(Activity list)
• 1. Please answer these from the passage on independence and belonging:
(a) What two things does it say we should try to maximize?
(b) What does the writer say they have a huge need for?
(c) According to the writer, why are the people in their dreams able to know them for who they are?
• 2. Pick up the passage on independence and belonging after its final sentence and keep it going.

(Document text)
━━━━━━
So what makes sense is that we try to maximise both independence and belonging. In a society that is tolerant, accepting, supportive and fair, an individual person can maximise his or her individual uniqueness *while* belonging to a greater group, a greater whole. Everyone can bring to society that which only he or she can bring, or bring best.
That is the kind of society I long for myself. I speak as someone who is indeed wildly divergent from 'normal' humans, and who's had to live in a quite intolerant society for all his life. My 'people' have no room for me, no thought of someone like me, they can't even imagine someone like me existing. I don't fit into any conceptual category that they have. They can't come to know me for who I really am, even if they wanted to, because they lack the concepts needed to know me. I am very much an alien, a persona-non-grata, an outcast. At the same time I have a huge need for friendship and companionship. In my dreams, things are different. In my dreams, the people there know me and accept me. They're *able* to know me for who I am because the dream society doesn't have the kind of rigid (and I would say ridiculous) dogmas that ensnare the minds of people in the 'real world' I'm living in. In my dreams, people can dare to be different. Some of the folks I dream about are so wildly different from 'normal' people that they wouldn't be believed to be real if they somehow could escape from my dream world and present themselves out here. Yet, they're still people, and fine people for all that. People like them might exist, might perhaps exist in the future, may even exist right now, somewhere they can dare to be who they are. They may look alien and they may do alien or bizarre things, but so long as they're not hurting anyone, what's the problem?
━━━━━━
(Entries taken from a collection)
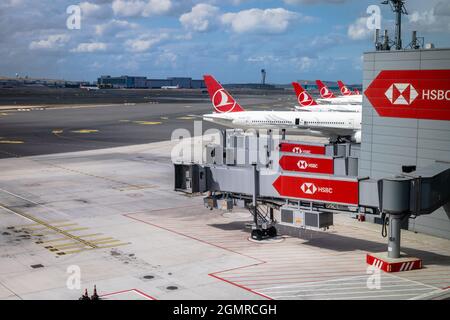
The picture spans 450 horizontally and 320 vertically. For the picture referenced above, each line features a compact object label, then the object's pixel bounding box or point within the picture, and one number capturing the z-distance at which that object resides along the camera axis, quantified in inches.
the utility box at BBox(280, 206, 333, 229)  1170.6
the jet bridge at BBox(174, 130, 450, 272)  1038.4
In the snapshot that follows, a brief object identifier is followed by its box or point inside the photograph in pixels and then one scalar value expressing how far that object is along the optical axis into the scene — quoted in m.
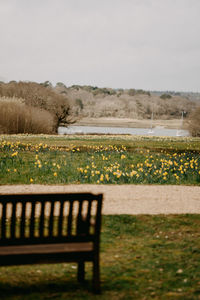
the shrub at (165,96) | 185.80
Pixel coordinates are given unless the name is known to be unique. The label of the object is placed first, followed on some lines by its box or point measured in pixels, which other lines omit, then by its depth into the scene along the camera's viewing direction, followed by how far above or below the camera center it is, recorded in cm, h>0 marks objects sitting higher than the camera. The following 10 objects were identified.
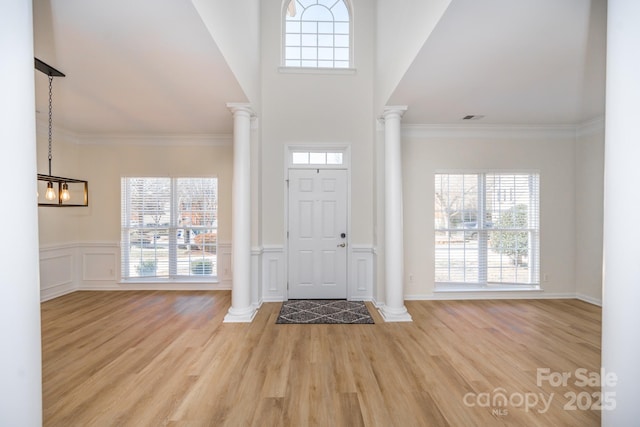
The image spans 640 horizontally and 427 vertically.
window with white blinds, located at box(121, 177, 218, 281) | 535 -35
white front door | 486 -43
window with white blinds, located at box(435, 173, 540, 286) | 489 -30
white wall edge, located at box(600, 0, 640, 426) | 135 -3
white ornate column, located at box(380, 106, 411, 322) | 399 -9
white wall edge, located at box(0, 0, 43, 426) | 117 -9
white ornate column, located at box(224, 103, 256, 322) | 392 -8
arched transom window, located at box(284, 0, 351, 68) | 494 +290
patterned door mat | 392 -147
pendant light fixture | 281 +33
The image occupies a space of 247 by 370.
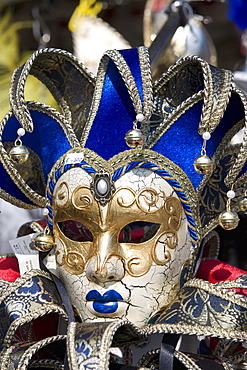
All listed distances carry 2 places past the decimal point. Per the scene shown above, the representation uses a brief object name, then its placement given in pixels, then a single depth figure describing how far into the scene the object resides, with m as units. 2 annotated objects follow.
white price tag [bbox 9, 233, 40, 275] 2.20
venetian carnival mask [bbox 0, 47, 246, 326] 2.09
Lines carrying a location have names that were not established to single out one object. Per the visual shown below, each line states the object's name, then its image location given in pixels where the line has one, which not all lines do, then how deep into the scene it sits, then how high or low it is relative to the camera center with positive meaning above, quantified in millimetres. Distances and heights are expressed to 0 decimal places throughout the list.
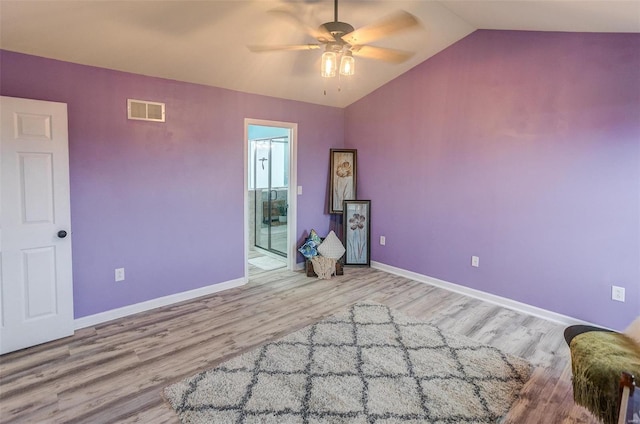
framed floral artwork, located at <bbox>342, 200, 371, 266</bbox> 4965 -595
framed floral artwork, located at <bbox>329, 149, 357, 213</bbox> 5055 +210
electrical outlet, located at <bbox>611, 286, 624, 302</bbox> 2965 -870
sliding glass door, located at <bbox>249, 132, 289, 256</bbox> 5324 -8
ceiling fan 2316 +1063
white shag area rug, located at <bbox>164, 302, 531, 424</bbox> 2025 -1287
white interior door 2588 -296
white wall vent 3236 +737
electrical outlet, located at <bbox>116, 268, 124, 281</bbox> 3286 -830
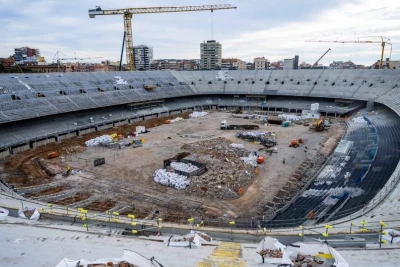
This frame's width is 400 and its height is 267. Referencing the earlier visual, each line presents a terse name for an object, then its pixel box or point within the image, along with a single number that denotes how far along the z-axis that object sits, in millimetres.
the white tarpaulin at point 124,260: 7527
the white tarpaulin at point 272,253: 7621
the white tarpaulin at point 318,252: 7441
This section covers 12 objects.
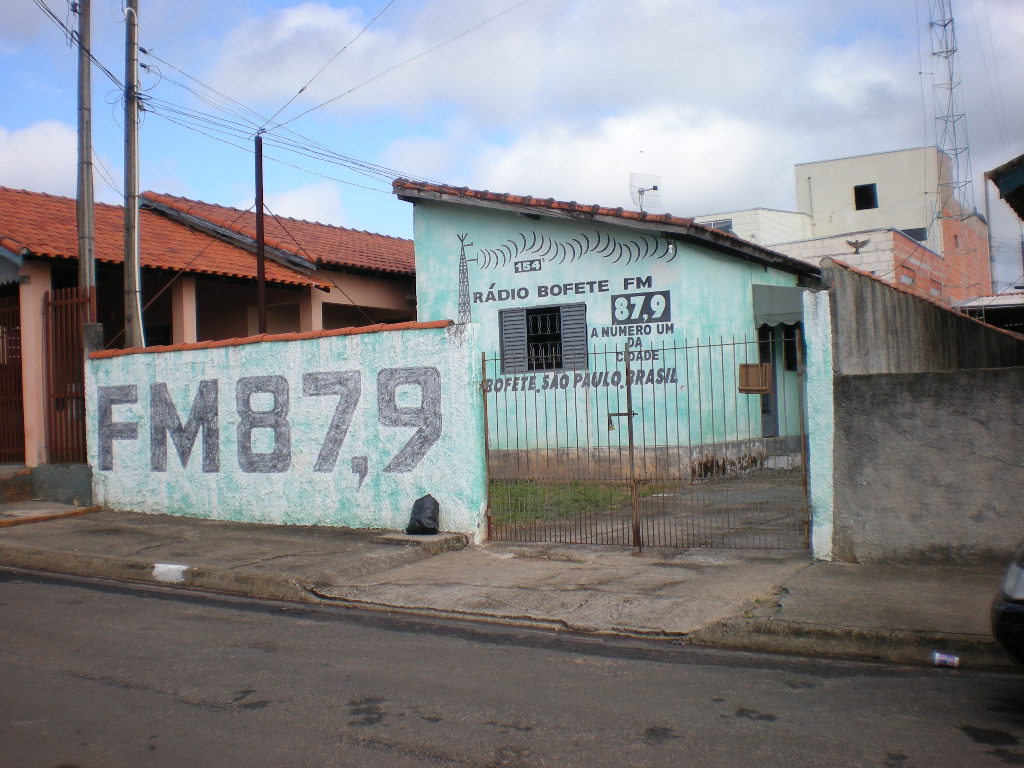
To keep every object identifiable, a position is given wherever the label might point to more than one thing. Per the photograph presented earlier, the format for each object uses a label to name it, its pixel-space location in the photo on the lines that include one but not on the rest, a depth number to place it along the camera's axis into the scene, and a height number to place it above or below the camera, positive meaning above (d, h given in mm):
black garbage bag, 9211 -1059
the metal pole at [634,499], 8354 -887
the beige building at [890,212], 33250 +7441
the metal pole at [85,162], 12375 +3588
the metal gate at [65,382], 12617 +577
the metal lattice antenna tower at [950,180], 30061 +8038
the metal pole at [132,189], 12398 +3154
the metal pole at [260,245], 14305 +2705
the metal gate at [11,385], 12992 +575
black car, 4184 -1025
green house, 14266 +1516
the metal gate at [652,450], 10672 -761
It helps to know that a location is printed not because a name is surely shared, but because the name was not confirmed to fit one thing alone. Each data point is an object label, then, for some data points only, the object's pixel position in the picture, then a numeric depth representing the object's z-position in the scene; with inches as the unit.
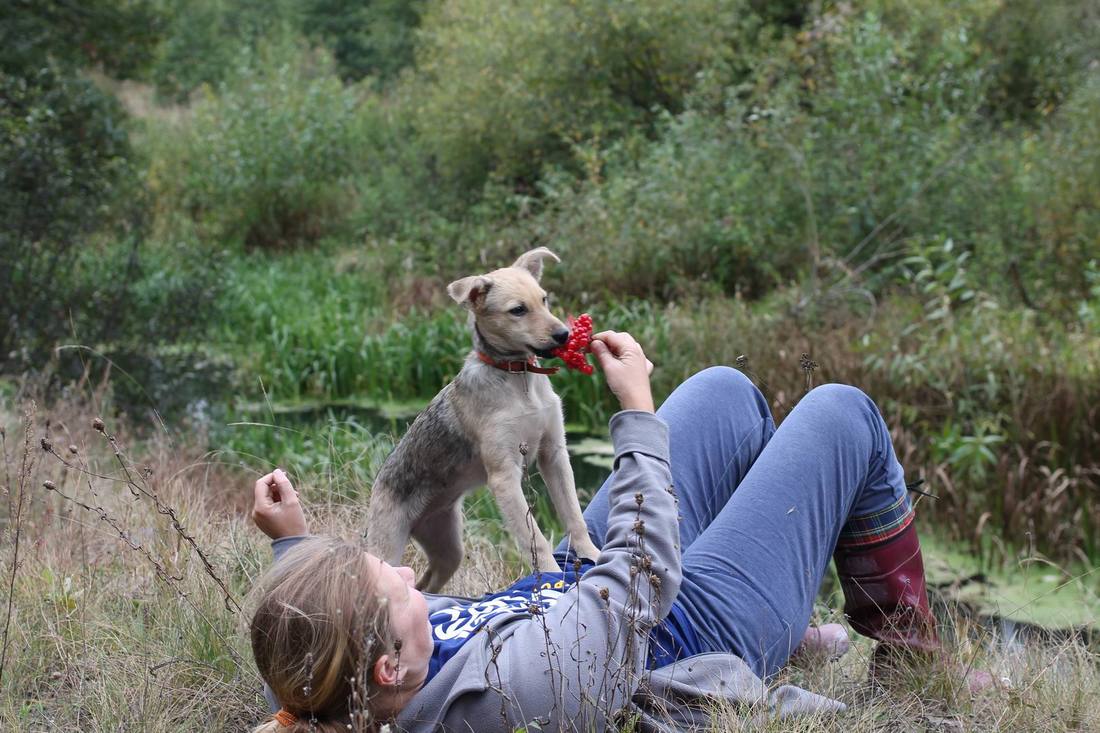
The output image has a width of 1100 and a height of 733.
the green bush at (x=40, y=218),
━━━━━━
(Answers to the exercise)
• 1.
(a) Independence and belonging.
(b) Friendship and companionship.
(c) Because the dream society doesn't have the rigid dogmas that ensnare the minds of people in the "real world."

• 2.
My dream society might be far-out, but I don't think impossible. It is not necessary to have a society where everyone is in a mental straitjacket. We can still have a society, an ordered society, that allows for a much greater spectrum of human beliefs and behaviours. Such a society can still be peaceful and constructive; people can still find mutual interests and ideals and work together. It is only necessary that people truly respect each other and make a commitment towards behaving responsibly towards each other. A vast amount of diversity can exist under an umbrella like that. And that is what I think we should strive towards. In a truly accepting, supportive and fair society, we can fully work together and become together the best that we can be. Individually we can achieve far, far more, while also belonging and being of value to one another. Anything less than this, is a squandering of human potential.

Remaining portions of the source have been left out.